● **WHAT YOU NEED TO DO**
Rewrite the data below as a numbered list, from its first line through the line containing "The answer is 99; °F", inclusive. Omit blank lines and leave the pictures out.
═══ SUPPLIED DATA
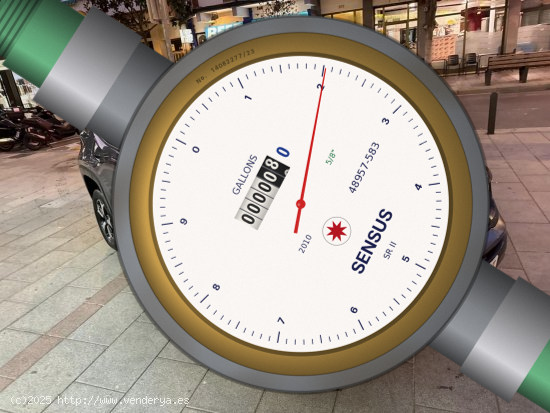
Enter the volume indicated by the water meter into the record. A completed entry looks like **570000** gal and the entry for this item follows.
**82.0** gal
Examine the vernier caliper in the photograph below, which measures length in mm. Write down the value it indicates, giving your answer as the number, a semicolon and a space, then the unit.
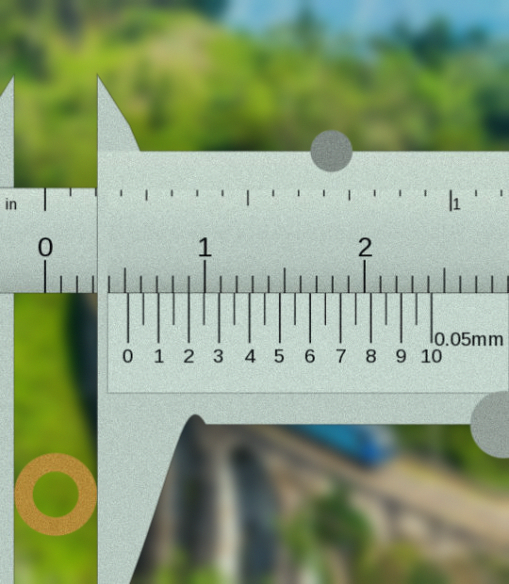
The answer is 5.2; mm
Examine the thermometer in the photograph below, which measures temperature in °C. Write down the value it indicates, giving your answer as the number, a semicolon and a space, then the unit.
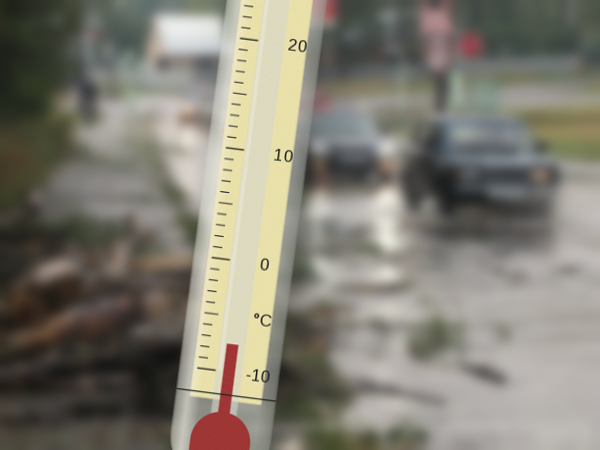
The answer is -7.5; °C
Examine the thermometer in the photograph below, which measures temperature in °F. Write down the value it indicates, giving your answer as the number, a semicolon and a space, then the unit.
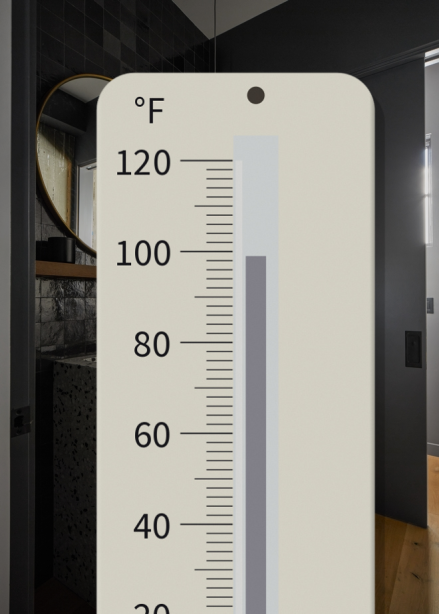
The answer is 99; °F
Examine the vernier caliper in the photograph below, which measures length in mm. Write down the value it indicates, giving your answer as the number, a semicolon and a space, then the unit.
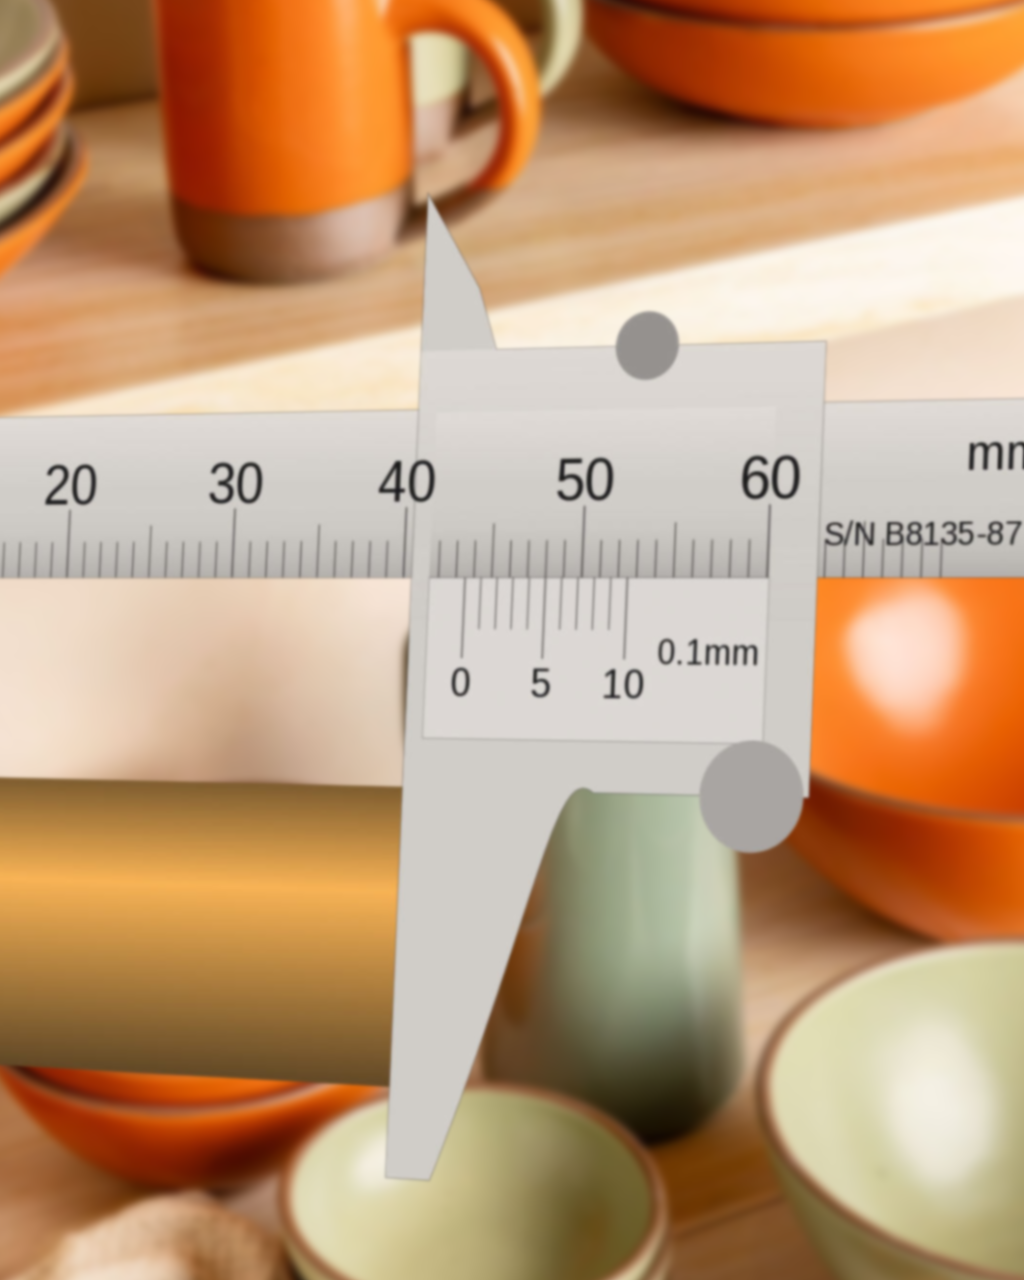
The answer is 43.5; mm
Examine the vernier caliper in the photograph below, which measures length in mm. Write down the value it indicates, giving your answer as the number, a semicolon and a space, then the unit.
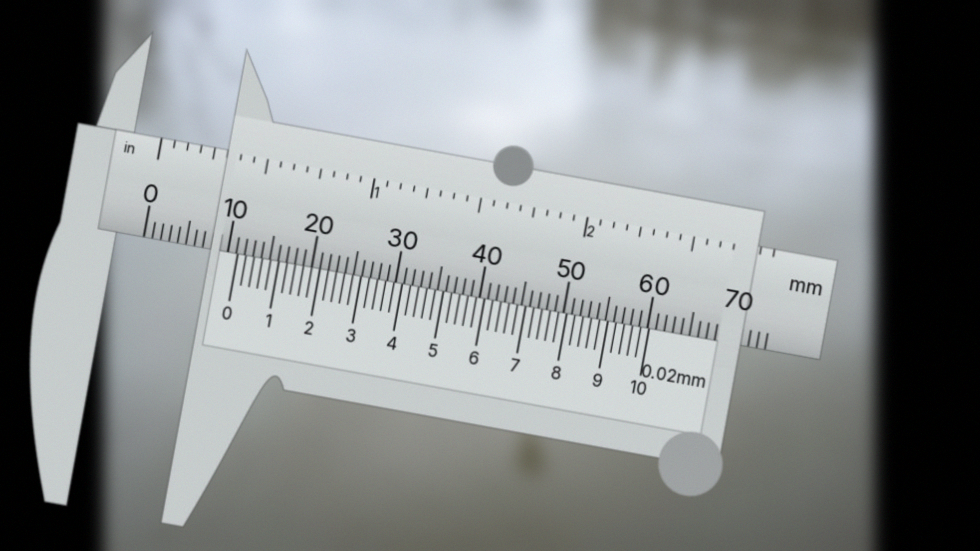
══════
● **WRITTEN SOLUTION**
1. Enter the volume indicated by the water meter into the record. A completed entry looks like **570000** gal and the entry for this item follows.
2. **82.0** gal
3. Examine the vernier caliper in the photograph below, which measures length in mm. Write down the value it indicates, giving your answer as the number, a semicolon and a space, then the unit.
4. The answer is 5.2; mm
5. Examine the thermometer in the photograph below, which measures temperature in °C. Write down the value it indicates, giving your answer as the number, a semicolon and a space, then the unit.
6. The answer is -7.5; °C
7. Examine the thermometer in the photograph below, which measures temperature in °F. Write down the value it indicates, giving your answer as the number, a semicolon and a space, then the unit.
8. The answer is 99; °F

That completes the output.